I've been saying all along that Obama wanted to focus the election on supply-side economics. Obama's been saying it for the last few months. And now Mitt Romney is saying it.
For once we have an election around a very clear policy issue. Everybody agrees the current system aren't working; so much is obvious. The question is whether the current problems are because we're going in the wrong direction, or because we haven't gone far enough.
The good thing about Ryan is that he is willing to explain exactly what "far enough" means. The Ryan plan is the logical extension of Reaganomics; it's where trickle-down economics has to eventually go. The logical extension of the Obama plan, of course, is Europe or Australia.
Americans get to decide
what they want. All the side issues, Romney's taxes and Obama's birth certificates and all that jazz, will fade into noise: what really matters is the direction of policy, and to his credit, Romney has joined Obama in making this choice clear and obvious for the electorate.
We get to choose our future. As unambiguously as the choice has ever been. Either we go back to the New Deal, or we abandon it. Either we forge ahead to Ryan's vision of the future, or we turn into some version Europe. There's no middle path, no imaginary compromise that leaves the USA unchanged except for the bad parts. We can't stall any longer, living off the past: we have to pick a direction and move.

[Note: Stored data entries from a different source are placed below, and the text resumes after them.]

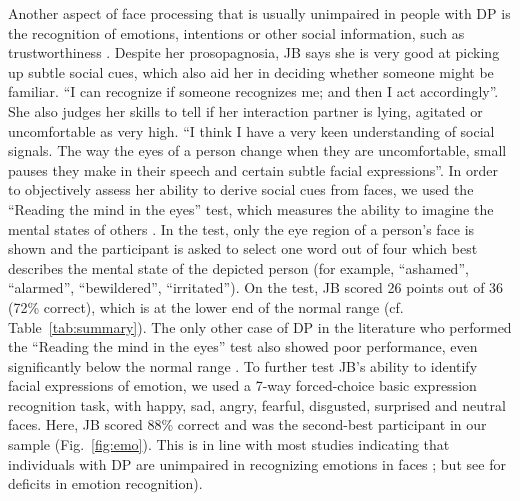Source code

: \documentclass[fleqn,10pt]{SelfArx} %
\begin{document}
Another aspect of face processing that is usually unimpaired in people with DP is the recognition of emotions, intentions or other social information, such as trustworthiness \citep{Todorov_2008, Duchaine_2009}. Despite her prosopagnosia, JB says she is very good at picking up subtle social cues, which also aid her in deciding whether someone might be familiar. “I can recognize if someone recognizes me; and then I act accordingly”. She also judges her skills to tell if her interaction partner is lying, agitated or uncomfortable as very high. “I think I have a very keen understanding of social signals. The way the eyes of a person change when they are uncomfortable, small pauses they make in their speech and certain subtle facial expressions”. In order to objectively assess her ability to derive social cues from faces, we used the “Reading the mind in the eyes” test, which measures the ability to imagine the mental states of others \citep{Baron_Cohen_2001}. In the test, only the eye region of a person's face is shown and the participant is asked to select one word out of four which best describes the mental state of the depicted person (for example, “ashamed”, “alarmed”, “bewildered”, “irritated”). On the test, JB scored 26 points out of 36 (72\% correct), which is at the lower end of the normal range (cf. Table~\ref{tab:summary}). The only other case of DP in the literature who performed the “Reading the mind in the eyes” test also showed poor performance, even significantly below the normal range \citep{Duchaine_2006cog}.
To further test JB's ability to identify facial expressions of emotion, we used a 7-way forced-choice basic expression recognition task, with happy, sad, angry, fearful, disgusted, surprised and neutral faces. Here, JB scored 88\% correct and was the second-best participant in our sample (Fig.~\ref{fig:emo}). This is in line with most studies indicating that individuals with DP are unimpaired in recognizing emotions in faces \citep{Duchaine_2003, Humphreys_2006}; but see \citep{Duchaine_2006cog} for deficits in emotion recognition).
\end{document}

I say we, but of course, I mean you. I've already picked a direction and moved. Speaking as it were from one possible future, I have to say: the nanny state can be silly at times or even slacking (we have laws against pornography to protect people, but still don't have gay marriage!), but it's wonderful to not live under a cloud of fear and gloom. Simply knowing that no matter what, I will always have access to health care, is a huge relief. Knowing that the clerks at the gas station are making a living wage, with the same health care, with the same educational opportunities for their children, makes a
better life for me. Even if I can only go out to dinner once a month instead of once a week. (And have to pay 21% tax instead of 19%.)